→ **Exercise**: Quote the lines below exactly, from the one that holds "録者5万人 ★★ 富士水道センターは 「信頼できる水道屋」として、" through the final line of the records, and only those.

[[ Provided information open ]]

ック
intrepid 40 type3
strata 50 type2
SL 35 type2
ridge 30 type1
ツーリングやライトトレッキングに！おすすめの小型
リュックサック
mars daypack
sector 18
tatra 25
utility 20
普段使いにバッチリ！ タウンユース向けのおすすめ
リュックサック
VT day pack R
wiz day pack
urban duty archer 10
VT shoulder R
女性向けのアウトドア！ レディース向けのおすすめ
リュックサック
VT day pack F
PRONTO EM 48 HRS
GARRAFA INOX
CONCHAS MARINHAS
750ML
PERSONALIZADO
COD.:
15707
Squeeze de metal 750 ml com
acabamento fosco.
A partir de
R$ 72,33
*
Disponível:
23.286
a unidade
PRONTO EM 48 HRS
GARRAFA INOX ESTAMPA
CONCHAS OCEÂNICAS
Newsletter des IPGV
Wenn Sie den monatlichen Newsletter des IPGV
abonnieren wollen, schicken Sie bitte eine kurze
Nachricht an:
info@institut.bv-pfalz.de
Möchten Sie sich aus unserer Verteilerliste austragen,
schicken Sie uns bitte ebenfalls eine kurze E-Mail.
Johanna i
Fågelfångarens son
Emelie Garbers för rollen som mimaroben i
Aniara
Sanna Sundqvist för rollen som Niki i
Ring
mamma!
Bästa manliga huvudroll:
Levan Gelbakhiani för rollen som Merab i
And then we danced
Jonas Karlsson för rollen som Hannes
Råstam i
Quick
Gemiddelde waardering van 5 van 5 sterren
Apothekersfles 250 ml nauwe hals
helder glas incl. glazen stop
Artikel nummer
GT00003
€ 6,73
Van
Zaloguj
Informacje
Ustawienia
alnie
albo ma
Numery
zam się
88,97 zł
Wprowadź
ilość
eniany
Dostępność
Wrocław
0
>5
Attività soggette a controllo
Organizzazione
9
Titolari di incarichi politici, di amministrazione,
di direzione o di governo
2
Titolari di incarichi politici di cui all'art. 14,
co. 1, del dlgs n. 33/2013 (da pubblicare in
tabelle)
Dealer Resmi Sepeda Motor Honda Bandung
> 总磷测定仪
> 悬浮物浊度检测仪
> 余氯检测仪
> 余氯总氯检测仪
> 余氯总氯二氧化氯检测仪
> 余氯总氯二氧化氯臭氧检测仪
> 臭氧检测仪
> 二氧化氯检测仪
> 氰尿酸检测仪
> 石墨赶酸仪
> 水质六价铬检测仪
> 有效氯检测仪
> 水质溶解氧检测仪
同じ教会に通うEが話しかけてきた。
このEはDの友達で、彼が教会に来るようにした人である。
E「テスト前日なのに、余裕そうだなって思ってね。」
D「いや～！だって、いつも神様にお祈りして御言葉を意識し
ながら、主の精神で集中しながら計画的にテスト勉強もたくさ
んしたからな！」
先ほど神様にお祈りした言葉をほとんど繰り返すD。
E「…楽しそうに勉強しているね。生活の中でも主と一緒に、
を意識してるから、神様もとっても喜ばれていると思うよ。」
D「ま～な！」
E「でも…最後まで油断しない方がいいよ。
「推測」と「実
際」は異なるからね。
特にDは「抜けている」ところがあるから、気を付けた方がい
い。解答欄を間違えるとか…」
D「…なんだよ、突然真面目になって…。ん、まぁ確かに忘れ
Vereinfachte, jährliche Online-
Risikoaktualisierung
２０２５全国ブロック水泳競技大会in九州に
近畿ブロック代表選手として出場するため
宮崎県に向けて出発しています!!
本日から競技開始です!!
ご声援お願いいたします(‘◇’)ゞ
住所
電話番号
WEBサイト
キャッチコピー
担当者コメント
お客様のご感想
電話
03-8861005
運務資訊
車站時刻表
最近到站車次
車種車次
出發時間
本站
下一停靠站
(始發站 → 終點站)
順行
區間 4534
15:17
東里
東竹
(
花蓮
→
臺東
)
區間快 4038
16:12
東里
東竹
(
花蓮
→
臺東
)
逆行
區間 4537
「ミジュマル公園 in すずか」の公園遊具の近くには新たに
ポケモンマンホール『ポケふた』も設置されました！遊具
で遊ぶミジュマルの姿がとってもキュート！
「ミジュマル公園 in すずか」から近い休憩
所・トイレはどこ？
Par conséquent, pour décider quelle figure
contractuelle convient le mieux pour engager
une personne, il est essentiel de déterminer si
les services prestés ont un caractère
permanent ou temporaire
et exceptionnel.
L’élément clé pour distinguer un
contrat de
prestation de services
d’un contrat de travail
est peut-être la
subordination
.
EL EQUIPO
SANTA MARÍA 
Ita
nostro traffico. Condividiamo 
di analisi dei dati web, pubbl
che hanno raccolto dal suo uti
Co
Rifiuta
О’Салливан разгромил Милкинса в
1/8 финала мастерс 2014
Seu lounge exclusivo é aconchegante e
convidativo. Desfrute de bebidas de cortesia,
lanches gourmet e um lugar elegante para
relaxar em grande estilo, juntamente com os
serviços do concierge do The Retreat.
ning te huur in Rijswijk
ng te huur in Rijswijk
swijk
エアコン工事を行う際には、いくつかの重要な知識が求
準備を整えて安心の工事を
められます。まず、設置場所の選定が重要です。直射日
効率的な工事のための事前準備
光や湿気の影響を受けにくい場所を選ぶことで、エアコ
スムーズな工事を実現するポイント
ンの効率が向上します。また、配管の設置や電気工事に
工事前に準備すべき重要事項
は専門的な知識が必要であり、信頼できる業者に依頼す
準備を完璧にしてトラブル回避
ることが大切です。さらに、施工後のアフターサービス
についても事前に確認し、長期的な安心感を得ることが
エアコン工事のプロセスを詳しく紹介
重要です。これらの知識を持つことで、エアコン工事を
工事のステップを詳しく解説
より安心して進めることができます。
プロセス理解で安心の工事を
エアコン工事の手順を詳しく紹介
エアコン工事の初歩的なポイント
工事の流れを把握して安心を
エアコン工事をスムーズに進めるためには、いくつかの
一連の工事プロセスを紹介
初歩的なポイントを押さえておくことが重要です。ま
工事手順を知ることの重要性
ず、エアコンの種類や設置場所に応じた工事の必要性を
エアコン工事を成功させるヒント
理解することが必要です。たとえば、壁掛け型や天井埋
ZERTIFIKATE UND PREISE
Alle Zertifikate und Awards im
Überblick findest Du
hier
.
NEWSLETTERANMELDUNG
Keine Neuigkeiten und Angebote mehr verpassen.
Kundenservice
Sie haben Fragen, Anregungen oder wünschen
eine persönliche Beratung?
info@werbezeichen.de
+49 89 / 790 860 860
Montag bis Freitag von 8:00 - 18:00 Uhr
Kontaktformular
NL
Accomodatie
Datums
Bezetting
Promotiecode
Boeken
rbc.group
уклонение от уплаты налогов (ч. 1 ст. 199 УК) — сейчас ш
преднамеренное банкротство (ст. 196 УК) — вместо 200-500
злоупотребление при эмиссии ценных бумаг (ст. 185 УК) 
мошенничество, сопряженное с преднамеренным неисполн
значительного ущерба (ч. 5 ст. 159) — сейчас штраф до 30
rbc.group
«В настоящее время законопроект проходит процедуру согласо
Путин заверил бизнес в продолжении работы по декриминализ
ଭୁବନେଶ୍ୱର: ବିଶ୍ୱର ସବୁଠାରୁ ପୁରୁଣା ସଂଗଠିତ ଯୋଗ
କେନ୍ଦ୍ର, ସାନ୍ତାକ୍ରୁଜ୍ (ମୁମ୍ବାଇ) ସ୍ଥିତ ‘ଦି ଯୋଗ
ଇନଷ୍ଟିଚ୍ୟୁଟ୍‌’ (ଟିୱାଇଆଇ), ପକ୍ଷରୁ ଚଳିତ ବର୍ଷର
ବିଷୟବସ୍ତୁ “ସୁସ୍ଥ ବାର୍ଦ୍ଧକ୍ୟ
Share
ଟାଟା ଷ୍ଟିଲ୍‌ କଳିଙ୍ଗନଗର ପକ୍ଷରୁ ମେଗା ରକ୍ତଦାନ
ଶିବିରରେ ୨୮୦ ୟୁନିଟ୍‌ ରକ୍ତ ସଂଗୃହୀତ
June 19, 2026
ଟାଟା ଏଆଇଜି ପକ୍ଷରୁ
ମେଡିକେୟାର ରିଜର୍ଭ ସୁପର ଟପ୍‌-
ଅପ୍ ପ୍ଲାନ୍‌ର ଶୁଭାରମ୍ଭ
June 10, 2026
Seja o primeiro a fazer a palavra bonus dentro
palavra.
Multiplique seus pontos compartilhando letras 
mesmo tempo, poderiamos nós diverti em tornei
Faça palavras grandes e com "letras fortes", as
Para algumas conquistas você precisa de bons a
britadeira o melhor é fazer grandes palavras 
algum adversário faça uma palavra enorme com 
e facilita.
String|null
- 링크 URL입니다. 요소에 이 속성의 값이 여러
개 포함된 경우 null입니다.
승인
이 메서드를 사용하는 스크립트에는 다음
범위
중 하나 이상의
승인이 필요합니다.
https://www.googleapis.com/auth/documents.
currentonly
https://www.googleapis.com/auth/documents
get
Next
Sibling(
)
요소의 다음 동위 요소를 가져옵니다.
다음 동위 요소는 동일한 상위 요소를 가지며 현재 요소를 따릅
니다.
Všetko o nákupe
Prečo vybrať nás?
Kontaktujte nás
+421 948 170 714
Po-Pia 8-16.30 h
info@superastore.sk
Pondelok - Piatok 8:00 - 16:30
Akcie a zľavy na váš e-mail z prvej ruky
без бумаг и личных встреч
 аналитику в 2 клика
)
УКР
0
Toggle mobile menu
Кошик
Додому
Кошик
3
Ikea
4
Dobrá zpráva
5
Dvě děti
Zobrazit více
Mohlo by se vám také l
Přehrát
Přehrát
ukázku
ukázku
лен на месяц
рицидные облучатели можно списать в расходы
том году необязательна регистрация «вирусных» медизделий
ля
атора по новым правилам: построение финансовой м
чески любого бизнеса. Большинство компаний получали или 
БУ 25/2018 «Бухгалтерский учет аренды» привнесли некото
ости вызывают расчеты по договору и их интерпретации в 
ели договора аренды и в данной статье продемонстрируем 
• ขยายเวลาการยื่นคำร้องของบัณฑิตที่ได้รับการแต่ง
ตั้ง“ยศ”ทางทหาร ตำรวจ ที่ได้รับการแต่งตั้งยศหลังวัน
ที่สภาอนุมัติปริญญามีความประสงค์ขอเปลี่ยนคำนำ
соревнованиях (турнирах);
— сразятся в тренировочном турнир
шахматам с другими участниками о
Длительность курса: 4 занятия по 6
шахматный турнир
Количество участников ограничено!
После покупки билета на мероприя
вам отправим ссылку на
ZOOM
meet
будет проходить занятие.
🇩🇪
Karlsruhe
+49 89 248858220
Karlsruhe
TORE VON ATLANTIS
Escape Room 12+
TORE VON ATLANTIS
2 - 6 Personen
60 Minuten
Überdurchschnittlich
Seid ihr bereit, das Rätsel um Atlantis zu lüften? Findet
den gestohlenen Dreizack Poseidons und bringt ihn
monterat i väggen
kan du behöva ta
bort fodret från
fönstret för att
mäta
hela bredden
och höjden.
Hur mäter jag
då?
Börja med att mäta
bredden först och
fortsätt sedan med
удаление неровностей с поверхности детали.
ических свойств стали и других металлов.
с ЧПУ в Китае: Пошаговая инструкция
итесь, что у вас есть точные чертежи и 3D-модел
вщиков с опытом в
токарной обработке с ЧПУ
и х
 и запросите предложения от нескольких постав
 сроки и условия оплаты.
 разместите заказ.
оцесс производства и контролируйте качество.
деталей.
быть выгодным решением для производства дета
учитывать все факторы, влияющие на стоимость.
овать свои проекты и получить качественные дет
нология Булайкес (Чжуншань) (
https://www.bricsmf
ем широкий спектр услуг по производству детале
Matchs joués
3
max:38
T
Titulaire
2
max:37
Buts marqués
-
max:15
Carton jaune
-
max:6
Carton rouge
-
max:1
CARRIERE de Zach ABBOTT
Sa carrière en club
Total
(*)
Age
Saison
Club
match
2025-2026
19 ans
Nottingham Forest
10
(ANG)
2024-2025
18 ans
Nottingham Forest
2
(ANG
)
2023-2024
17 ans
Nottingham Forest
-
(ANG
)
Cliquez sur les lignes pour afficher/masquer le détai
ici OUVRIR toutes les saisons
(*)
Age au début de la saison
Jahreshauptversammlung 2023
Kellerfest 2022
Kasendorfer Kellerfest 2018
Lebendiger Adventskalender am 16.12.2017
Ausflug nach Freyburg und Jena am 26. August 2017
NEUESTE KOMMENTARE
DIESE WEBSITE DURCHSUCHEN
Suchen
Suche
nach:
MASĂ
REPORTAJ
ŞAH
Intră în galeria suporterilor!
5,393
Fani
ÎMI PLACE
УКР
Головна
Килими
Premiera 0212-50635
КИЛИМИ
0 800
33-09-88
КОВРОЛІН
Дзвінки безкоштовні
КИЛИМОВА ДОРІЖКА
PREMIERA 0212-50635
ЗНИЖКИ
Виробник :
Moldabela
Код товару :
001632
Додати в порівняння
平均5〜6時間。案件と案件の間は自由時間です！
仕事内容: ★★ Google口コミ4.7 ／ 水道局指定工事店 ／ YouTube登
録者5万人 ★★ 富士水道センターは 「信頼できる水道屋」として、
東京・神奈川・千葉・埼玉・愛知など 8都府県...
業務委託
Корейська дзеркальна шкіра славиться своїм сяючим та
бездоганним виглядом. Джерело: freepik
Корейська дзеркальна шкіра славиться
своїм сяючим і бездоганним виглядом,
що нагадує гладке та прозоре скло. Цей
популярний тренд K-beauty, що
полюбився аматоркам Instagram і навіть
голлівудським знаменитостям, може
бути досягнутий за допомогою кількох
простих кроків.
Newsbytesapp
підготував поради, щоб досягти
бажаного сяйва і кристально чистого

[[ Provided information closed ]]

→ **Finished exercise**:
録者5万人 ★★ 富士水道センターは 「信頼できる水道屋」として、
東京・神奈川・千葉・埼玉・愛知など 8都府県...
業務委託
Корейська дзеркальна шкіра славиться своїм сяючим та
бездоганним виглядом. Джерело: freepik
Корейська дзеркальна шкіра славиться
своїм сяючим і бездоганним виглядом,
що нагадує гладке та прозоре скло. Цей
популярний тренд K-beauty, що
полюбився аматоркам Instagram і навіть
голлівудським знаменитостям, може
бути досягнутий за допомогою кількох
простих кроків.
Newsbytesapp
підготував поради, щоб досягти
бажаного сяйва і кристально чистого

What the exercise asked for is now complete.